■ Exercise directions
Take the records below and print them verbatim up to and including the line that carries "identified in about".

■ Source material

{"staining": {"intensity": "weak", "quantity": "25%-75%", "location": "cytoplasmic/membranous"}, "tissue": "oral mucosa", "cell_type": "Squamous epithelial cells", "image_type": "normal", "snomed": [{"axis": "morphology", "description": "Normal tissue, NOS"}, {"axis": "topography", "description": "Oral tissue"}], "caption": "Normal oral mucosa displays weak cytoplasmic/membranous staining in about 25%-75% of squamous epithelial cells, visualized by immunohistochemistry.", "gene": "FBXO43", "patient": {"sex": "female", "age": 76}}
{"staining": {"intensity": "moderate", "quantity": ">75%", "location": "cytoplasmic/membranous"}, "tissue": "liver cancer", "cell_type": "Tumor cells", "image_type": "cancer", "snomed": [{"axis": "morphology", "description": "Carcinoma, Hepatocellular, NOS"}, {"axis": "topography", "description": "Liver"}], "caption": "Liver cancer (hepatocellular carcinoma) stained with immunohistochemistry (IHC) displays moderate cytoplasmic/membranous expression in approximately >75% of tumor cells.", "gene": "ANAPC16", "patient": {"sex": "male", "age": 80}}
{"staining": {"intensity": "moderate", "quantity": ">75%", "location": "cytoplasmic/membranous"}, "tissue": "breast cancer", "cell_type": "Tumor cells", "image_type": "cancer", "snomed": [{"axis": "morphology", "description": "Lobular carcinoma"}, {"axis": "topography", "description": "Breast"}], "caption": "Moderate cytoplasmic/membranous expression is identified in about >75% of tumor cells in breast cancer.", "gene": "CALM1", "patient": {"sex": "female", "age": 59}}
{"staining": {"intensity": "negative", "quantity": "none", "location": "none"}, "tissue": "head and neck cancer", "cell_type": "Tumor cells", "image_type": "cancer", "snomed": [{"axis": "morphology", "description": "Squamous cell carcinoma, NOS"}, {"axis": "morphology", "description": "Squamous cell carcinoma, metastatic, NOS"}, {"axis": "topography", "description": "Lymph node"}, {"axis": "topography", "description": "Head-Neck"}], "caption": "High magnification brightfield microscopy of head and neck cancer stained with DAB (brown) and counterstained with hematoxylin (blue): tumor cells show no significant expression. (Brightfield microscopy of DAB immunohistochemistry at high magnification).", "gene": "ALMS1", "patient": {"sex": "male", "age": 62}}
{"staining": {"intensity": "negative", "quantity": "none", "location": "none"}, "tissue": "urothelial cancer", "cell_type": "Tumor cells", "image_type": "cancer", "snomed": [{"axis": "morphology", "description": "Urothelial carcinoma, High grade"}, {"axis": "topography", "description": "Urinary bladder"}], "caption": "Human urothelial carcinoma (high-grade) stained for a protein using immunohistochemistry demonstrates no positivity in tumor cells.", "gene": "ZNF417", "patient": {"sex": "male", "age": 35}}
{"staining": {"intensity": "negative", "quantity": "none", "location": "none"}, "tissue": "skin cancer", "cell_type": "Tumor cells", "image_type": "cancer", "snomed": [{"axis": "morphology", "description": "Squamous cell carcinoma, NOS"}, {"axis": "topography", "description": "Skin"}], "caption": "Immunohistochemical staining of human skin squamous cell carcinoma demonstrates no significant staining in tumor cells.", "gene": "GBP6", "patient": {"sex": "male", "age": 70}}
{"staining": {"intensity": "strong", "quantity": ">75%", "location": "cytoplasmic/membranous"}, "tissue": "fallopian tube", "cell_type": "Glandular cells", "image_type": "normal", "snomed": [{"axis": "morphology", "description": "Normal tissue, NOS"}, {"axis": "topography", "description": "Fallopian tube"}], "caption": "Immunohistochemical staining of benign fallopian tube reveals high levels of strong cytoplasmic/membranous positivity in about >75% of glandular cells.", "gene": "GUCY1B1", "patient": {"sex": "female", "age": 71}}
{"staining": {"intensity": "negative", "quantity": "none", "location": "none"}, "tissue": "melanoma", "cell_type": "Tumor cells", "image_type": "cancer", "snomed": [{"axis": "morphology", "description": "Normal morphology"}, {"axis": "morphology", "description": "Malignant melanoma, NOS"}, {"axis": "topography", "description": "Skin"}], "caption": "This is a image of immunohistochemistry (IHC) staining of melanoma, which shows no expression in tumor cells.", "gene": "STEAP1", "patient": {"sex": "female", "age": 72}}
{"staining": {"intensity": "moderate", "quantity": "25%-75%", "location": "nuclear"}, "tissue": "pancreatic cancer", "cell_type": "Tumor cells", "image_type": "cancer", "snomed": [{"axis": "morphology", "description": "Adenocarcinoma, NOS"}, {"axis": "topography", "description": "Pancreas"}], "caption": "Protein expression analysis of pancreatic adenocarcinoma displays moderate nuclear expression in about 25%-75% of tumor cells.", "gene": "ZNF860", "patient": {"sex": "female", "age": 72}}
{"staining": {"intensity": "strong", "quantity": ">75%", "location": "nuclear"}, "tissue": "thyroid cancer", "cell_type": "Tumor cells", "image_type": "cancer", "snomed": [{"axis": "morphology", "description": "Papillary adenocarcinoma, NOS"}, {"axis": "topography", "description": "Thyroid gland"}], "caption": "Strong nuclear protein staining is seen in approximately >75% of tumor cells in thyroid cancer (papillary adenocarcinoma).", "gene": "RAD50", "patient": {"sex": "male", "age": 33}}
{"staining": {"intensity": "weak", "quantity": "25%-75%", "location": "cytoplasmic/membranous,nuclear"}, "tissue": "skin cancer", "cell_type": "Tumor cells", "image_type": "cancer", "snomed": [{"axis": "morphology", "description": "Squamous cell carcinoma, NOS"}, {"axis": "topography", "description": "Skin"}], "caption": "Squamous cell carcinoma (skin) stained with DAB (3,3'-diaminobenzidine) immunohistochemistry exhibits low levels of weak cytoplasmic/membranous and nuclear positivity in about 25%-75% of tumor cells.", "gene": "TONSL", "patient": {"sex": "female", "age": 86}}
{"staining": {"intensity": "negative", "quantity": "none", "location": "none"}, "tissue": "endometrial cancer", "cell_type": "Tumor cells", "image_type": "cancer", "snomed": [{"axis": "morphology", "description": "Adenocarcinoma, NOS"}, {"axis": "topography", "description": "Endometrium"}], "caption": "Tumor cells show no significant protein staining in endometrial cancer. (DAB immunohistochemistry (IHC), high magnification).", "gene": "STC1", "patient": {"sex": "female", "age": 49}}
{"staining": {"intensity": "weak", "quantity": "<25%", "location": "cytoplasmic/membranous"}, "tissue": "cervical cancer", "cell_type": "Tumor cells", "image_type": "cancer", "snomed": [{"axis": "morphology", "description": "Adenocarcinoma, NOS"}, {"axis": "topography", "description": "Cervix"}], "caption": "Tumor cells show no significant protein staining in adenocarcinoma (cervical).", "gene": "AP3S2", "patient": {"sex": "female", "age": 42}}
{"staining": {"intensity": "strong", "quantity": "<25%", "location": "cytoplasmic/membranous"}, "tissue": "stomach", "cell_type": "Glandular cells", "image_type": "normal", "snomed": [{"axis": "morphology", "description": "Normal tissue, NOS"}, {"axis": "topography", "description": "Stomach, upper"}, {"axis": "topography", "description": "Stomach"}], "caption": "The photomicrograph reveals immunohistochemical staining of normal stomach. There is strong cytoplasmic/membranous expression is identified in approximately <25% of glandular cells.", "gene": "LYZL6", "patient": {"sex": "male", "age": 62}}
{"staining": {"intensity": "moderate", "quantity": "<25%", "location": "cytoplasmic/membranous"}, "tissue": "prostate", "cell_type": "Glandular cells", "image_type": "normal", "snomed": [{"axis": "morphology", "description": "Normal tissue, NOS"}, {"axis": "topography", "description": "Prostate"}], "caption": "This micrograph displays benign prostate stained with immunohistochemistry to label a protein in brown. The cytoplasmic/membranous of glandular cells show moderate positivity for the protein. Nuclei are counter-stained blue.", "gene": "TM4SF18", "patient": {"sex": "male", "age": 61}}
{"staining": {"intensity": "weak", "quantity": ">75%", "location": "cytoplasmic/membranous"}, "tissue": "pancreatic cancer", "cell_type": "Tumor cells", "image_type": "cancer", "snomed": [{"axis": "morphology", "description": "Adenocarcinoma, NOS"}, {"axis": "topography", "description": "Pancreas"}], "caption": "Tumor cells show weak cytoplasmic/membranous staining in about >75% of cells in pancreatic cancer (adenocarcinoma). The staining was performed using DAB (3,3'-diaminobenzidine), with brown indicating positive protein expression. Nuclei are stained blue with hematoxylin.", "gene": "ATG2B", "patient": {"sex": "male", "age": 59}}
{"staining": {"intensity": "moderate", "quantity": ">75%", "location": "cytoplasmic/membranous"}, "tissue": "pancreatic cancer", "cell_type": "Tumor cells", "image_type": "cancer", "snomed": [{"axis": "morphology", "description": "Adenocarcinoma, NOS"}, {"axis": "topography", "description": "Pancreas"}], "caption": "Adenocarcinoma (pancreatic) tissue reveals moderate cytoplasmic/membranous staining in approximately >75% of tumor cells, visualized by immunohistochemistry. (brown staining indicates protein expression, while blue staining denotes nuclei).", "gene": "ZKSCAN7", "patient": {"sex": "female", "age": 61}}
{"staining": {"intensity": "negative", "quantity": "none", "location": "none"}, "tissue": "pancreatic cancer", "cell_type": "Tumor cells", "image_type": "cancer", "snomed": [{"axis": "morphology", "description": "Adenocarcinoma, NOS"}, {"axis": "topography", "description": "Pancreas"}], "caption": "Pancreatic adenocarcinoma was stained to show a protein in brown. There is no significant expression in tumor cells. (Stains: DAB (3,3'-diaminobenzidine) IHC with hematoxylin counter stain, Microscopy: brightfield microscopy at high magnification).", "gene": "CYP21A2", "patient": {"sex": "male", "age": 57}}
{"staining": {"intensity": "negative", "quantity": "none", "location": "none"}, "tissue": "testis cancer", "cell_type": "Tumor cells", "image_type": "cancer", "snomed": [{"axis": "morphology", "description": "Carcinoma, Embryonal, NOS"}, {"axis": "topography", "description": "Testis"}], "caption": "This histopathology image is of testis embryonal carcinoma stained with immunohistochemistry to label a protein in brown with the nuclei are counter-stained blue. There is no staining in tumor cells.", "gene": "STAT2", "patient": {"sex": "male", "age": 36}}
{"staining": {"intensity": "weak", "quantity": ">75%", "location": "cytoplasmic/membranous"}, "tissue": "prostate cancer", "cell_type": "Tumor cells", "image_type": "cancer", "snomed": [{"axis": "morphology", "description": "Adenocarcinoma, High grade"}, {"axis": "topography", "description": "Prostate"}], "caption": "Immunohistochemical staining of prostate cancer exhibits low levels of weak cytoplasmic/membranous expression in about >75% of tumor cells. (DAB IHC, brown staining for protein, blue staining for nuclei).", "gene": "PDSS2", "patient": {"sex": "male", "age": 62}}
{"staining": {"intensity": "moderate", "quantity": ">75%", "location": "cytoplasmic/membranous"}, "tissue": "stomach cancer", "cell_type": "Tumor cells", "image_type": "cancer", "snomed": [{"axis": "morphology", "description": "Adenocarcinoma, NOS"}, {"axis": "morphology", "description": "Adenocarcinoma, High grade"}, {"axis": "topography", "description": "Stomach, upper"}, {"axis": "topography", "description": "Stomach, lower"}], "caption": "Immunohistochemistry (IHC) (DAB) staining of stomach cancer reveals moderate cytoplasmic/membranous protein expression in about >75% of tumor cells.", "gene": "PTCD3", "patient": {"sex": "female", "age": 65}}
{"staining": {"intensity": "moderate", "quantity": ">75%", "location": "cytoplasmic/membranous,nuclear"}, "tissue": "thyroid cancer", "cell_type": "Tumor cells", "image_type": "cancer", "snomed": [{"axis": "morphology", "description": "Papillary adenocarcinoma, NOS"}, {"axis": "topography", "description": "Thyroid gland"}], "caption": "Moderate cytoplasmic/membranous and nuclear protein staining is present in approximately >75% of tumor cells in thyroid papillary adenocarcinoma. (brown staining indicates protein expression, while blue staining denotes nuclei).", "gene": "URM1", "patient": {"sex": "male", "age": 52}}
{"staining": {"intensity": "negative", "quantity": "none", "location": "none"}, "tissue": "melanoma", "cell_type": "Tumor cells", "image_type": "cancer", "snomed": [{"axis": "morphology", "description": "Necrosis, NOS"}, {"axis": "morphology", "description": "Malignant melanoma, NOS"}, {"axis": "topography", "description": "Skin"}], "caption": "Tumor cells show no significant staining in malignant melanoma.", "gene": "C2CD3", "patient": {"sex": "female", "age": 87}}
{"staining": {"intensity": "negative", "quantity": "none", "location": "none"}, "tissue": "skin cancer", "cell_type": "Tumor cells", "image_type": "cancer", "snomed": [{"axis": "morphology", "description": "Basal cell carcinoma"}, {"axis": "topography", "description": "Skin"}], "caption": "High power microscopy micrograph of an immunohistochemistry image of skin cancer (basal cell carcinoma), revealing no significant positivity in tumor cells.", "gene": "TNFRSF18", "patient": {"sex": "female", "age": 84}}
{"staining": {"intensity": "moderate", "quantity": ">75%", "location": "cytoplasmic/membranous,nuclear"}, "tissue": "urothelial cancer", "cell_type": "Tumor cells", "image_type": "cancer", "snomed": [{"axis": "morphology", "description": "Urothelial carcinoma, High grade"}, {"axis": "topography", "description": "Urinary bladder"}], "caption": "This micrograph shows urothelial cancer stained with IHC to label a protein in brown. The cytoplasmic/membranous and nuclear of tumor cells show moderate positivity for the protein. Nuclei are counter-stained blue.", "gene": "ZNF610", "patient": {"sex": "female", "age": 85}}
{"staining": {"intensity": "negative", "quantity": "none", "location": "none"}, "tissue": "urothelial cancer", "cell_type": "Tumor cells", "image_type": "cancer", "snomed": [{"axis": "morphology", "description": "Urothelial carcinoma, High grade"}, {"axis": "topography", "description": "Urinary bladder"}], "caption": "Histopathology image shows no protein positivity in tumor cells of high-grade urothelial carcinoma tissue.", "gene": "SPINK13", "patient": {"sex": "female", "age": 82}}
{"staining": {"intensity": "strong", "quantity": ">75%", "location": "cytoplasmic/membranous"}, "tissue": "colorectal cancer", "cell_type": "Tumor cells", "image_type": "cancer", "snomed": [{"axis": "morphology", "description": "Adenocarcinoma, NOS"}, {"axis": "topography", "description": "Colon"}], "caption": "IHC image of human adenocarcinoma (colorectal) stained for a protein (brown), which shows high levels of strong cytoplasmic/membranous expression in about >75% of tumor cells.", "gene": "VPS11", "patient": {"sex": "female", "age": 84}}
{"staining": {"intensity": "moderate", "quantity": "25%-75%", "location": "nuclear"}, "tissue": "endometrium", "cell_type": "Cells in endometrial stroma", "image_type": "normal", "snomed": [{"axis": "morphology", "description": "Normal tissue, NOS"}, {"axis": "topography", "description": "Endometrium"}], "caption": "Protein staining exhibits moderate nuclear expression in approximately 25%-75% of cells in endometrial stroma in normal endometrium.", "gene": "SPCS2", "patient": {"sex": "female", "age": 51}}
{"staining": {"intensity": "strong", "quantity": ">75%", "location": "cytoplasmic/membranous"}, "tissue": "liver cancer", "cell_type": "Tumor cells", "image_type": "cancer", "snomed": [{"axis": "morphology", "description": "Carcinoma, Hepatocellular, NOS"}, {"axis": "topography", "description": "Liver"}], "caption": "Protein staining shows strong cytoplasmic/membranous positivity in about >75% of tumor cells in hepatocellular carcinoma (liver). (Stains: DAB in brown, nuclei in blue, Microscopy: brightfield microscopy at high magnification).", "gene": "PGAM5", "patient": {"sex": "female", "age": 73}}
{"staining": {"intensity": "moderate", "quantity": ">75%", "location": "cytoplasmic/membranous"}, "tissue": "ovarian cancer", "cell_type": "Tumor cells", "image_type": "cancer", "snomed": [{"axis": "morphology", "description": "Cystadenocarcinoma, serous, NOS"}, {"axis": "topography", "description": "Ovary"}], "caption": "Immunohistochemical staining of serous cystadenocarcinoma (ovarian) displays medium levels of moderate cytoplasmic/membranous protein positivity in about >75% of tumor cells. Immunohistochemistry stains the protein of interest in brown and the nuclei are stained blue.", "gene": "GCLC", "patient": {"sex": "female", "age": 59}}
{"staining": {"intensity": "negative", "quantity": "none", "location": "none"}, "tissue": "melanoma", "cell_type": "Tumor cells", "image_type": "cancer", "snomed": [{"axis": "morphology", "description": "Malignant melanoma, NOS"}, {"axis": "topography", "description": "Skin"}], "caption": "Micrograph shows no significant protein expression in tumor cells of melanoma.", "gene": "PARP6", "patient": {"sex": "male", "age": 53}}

■ Output of the exercise
{"staining": {"intensity": "weak", "quantity": "25%-75%", "location": "cytoplasmic/membranous"}, "tissue": "oral mucosa", "cell_type": "Squamous epithelial cells", "image_type": "normal", "snomed": [{"axis": "morphology", "description": "Normal tissue, NOS"}, {"axis": "topography", "description": "Oral tissue"}], "caption": "Normal oral mucosa displays weak cytoplasmic/membranous staining in about 25%-75% of squamous epithelial cells, visualized by immunohistochemistry.", "gene": "FBXO43", "patient": {"sex": "female", "age": 76}}
{"staining": {"intensity": "moderate", "quantity": ">75%", "location": "cytoplasmic/membranous"}, "tissue": "liver cancer", "cell_type": "Tumor cells", "image_type": "cancer", "snomed": [{"axis": "morphology", "description": "Carcinoma, Hepatocellular, NOS"}, {"axis": "topography", "description": "Liver"}], "caption": "Liver cancer (hepatocellular carcinoma) stained with immunohistochemistry (IHC) displays moderate cytoplasmic/membranous expression in approximately >75% of tumor cells.", "gene": "ANAPC16", "patient": {"sex": "male", "age": 80}}
{"staining": {"intensity": "moderate", "quantity": ">75%", "location": "cytoplasmic/membranous"}, "tissue": "breast cancer", "cell_type": "Tumor cells", "image_type": "cancer", "snomed": [{"axis": "morphology", "description": "Lobular carcinoma"}, {"axis": "topography", "description": "Breast"}], "caption": "Moderate cytoplasmic/membranous expression is identified in about >75% of tumor cells in breast cancer.", "gene": "CALM1", "patient": {"sex": "female", "age": 59}}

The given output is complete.